Consider. I have a degree in Economics. I've never worked in that field. When I think of myself, I see a writer and musician. I've done those things for love and profit since before I was an adult. Those haven't always been useful in the places I wanted to be, at least when I wanted to be there.
So I've done office jobs (editing magazines) in Asia, put in the electrical wiring for a new restaurant in Venezuela, played music in waterfront bars in the Caribbean, and repaired things. My wife is an artist, but she is also a good carpenter, and I've assisted her (played gopher) when she built things for people (wooden shutters for a nice home, for instance).
We didn't plan any of it. (We don't even like the word plan.) Many times the work found us. Not always. Sometimes we failed. Different places have their own rules for the kind of work you are allowed to do, if you can do any at all.

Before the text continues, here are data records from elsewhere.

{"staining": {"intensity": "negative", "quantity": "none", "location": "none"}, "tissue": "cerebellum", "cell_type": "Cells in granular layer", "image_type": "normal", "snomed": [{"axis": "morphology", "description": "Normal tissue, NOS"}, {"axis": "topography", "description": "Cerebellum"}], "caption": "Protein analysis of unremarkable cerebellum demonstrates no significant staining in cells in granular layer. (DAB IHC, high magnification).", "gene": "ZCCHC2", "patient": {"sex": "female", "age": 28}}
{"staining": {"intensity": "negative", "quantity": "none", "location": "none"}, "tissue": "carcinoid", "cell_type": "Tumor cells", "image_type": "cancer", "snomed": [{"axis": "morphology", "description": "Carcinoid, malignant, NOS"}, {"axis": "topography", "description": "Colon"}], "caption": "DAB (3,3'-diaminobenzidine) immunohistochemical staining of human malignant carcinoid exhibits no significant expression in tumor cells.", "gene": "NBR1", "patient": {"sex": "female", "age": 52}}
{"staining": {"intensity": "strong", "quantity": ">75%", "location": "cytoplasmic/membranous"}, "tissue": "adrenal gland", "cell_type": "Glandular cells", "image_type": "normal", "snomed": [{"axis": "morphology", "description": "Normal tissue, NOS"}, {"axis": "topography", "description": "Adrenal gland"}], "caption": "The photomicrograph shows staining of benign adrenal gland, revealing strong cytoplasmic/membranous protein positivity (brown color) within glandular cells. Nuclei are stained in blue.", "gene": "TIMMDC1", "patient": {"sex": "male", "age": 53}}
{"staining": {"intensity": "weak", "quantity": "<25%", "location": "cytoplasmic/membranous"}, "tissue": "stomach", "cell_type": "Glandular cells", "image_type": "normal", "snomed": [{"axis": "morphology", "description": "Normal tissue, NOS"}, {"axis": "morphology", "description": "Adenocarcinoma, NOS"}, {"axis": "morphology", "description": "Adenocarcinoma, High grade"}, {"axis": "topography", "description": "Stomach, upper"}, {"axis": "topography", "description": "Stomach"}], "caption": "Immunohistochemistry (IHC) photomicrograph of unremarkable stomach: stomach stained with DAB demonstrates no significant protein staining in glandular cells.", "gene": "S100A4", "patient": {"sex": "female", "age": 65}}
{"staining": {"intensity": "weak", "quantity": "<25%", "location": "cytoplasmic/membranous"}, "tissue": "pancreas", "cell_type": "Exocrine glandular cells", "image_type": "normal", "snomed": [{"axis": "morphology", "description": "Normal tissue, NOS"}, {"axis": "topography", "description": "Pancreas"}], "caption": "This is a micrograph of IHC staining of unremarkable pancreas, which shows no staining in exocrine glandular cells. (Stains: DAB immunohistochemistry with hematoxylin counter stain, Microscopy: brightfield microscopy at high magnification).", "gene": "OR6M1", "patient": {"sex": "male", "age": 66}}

In places we visited that didn't allow us to work, we couldn't stay no matter how much we wanted to. In other places you need to take some time and meet people and get into the system to be allowed to work.
And all the time I wrote and my wife made art and we lived cheap.
One year, during our ten on our boat, our work time was consumed with important boat repairs. That year, my major source of income (ironically) was selling poetry. Not that I set the world on fire with my poetry, but it was an extremely good year for poetry and extremely bad for everything else. But selling a poem to Ellery Queen's Mystery Magazine, and writing a lot of poems and nonfiction for Caribbean Compass. I managed a lot of very small sales to other magazines as well and the proceeds almost kept us afloat, so to speak.
You might have noticed a (possibly pathetic) lack of a coherent vision here. That's because the dream was traveling, living on a boat, living in Asia and so on, rather than earning a living. Thus, the answer, unexciting as it might be, is that to live out on the road you do the same thing you'd do anywhere that you are having trouble getting a job. Get creative. Find someone who needs your help.
You look for activity that might require your services.
You accept what people might see as demeaning work, because eating gets to be something of a habit. And you have a great time doing it, because it means you are living the life you want to lead.
Living a traveling life has been my dream (and expectation, I should add). Being a writer has been part of that dream. The lives of writers and travelers have always fit together like a hand in a glove in my fuzzy brain. Sometime maybe I'll figure out how that works.